Start of Document text

This path defaults to
/home/runner/work/<repo-name>/<repo-name>
so in this repository's case it would be
/home/runner/work/docker-on-tmpfs/docker-on-tmpfs
This is also the path you will get if you run just echo ${PWD}
.
With the above information we can see that, by default, we are not using the
advertised 14G available on /mnt
, but instead the 31G on /
. Furthermore,
of those 14G on /mnt
4 are used for the swap file, so it is really only 10G
available there. At startup we are also using ~0.5G RAM, which means that we
have about 6G to play with for our tmpfs
volume.
What is important to understand is that a tmpfs
volume writes its data to RAM,
so if you consume more than the available the system will start moving data to
the swap file on the disk. Reading data from disk is brutally slow compared
to accessing it from RAM, so when this happens the system might become unusable
slow. However, if you remove the swap file and fill up the RAM the system will
probably crash so it is important to keep if we are to do what this action does.

End of Document text
Start of Recorded data

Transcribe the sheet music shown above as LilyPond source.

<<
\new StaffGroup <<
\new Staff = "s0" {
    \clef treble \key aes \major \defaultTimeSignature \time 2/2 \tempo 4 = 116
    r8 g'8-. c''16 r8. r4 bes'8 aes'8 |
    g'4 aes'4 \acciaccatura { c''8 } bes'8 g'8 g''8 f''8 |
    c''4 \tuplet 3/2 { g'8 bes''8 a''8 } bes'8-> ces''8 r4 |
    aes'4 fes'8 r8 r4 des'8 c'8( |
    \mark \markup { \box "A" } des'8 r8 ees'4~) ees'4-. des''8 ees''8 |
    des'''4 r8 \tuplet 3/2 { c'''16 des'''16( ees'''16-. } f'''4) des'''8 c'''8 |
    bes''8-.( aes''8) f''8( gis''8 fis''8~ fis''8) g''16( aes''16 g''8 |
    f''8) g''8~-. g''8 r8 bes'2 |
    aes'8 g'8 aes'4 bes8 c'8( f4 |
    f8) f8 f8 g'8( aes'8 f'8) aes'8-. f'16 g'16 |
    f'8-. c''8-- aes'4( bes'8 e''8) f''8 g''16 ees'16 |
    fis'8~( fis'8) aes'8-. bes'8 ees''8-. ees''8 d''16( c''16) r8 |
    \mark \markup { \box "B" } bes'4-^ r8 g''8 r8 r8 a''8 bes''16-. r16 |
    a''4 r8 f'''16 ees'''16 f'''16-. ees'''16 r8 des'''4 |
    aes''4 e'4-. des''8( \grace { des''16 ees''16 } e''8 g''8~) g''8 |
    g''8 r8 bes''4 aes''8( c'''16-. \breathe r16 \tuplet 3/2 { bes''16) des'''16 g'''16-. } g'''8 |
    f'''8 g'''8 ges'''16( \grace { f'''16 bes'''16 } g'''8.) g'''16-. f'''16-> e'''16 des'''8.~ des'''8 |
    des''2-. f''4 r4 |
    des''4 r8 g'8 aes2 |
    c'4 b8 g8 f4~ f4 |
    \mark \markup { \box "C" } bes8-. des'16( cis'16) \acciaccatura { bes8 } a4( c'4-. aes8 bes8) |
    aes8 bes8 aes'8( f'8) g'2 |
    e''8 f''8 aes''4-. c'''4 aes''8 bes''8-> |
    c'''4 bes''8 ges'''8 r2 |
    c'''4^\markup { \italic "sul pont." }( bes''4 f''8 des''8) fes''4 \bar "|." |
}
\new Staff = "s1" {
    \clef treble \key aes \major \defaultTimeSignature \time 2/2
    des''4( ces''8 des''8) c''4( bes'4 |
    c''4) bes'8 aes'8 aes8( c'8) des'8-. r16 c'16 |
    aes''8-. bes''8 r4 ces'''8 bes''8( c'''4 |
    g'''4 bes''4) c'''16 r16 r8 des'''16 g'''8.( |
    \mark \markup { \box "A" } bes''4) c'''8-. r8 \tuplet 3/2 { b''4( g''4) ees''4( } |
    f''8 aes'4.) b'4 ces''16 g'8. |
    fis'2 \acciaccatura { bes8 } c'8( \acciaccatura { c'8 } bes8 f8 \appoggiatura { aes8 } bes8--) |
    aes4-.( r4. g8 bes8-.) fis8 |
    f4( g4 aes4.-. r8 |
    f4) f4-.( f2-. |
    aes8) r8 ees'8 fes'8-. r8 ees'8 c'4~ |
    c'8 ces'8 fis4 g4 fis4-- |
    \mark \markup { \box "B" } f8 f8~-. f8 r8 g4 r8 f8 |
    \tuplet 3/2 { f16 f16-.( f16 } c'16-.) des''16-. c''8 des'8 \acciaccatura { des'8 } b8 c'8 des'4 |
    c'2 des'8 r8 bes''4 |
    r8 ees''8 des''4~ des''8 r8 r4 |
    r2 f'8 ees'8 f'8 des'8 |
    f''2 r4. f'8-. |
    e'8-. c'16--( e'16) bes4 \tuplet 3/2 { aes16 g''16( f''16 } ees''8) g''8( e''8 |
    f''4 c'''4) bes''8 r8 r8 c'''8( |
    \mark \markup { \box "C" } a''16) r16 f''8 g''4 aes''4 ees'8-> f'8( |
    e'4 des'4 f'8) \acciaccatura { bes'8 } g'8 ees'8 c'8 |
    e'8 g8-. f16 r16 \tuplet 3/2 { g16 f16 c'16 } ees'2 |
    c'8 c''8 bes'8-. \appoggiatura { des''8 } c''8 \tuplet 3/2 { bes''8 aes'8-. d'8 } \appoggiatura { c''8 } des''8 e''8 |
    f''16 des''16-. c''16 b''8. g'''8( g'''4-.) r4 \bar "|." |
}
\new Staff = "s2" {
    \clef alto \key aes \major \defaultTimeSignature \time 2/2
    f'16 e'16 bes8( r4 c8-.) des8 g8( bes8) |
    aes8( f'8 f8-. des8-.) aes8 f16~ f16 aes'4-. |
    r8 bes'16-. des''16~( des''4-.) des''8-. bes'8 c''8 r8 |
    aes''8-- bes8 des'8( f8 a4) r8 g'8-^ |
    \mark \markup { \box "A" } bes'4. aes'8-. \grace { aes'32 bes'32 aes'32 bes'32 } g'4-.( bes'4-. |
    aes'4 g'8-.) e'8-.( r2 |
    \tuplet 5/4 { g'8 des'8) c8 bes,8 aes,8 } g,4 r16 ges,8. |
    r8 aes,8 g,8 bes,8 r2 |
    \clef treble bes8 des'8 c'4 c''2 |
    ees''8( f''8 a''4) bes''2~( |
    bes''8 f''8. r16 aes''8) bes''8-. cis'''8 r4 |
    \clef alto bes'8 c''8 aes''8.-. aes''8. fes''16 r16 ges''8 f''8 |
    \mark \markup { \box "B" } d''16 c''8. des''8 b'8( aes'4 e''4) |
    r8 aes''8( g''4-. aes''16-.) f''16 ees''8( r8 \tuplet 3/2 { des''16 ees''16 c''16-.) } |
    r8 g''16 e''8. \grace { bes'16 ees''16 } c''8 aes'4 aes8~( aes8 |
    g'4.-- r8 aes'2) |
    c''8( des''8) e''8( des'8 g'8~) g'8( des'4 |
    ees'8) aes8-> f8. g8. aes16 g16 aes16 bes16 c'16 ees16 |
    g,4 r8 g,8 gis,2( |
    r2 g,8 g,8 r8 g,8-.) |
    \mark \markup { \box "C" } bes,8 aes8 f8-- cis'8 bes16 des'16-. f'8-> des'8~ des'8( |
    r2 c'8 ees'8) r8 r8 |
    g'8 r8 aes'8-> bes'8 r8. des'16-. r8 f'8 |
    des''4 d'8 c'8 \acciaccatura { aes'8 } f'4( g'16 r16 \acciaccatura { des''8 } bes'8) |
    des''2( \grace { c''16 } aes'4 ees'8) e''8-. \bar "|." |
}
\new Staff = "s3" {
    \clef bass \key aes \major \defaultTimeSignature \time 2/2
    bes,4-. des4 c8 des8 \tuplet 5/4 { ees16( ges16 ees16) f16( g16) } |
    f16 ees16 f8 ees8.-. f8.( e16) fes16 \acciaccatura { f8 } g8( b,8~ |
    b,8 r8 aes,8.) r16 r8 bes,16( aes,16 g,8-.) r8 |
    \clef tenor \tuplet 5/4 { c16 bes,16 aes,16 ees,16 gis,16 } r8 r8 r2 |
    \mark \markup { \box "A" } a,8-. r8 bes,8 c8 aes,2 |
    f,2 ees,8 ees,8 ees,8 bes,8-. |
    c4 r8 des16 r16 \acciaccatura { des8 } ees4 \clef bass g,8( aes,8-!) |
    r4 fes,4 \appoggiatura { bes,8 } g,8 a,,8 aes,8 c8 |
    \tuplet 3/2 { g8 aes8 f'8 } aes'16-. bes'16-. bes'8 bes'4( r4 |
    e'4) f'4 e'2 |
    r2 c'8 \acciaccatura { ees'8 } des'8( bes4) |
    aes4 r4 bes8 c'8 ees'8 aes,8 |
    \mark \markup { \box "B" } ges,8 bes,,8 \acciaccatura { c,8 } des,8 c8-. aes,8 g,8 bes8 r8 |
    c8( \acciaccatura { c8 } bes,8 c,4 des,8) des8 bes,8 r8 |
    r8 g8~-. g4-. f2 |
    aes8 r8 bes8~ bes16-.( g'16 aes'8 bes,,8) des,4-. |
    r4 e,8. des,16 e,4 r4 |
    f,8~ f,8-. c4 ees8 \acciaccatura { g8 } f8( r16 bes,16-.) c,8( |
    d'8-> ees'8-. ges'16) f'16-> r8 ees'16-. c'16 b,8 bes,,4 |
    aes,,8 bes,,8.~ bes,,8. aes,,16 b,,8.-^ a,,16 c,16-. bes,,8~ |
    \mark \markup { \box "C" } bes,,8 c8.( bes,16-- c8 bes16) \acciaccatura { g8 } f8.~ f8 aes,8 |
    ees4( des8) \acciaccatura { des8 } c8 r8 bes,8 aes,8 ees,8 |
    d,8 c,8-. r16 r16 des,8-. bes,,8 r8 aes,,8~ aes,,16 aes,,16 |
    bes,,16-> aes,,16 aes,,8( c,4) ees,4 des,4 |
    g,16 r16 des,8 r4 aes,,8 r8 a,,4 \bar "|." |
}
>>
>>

End of Recorded data

◆ **Activities**:
[a] In the text on tmpfs, how much of the 14G on /mnt does the swap file take up?
[b] Rewrite the paragraph of the text on tmpfs that begins "What is important to understand" as a short bulleted list, keeping its main facts.
[c] Pick up the text on tmpfs after its last sentence and write the next part.

◆ **Answers to the exercises**:
[a] 4G, which leaves only about 10G available there.

[b]
- A tmpfs volume writes its data to RAM.
- Using more than the available RAM makes the system move data to the swap file on disk.
- Reading from disk is far slower than reading from RAM, so the system may become unusably slow.
- Removing the swap file and then filling the RAM will probably crash the system, so the swap file must be kept for what this action does.

[c]
Linux is also pretty clever, so data more frequently accessed is less likely to
be pushed to swap.
I would suggest you try to keep tmpfs_size
as small as possible for your
task, in order to minimize the risk of starving the other system processes.
A good thing to do is also to keep the swap_size
the same size as your
tmpfs
, and this is even more important in case you want to make the volume
larger than the currently available RAM.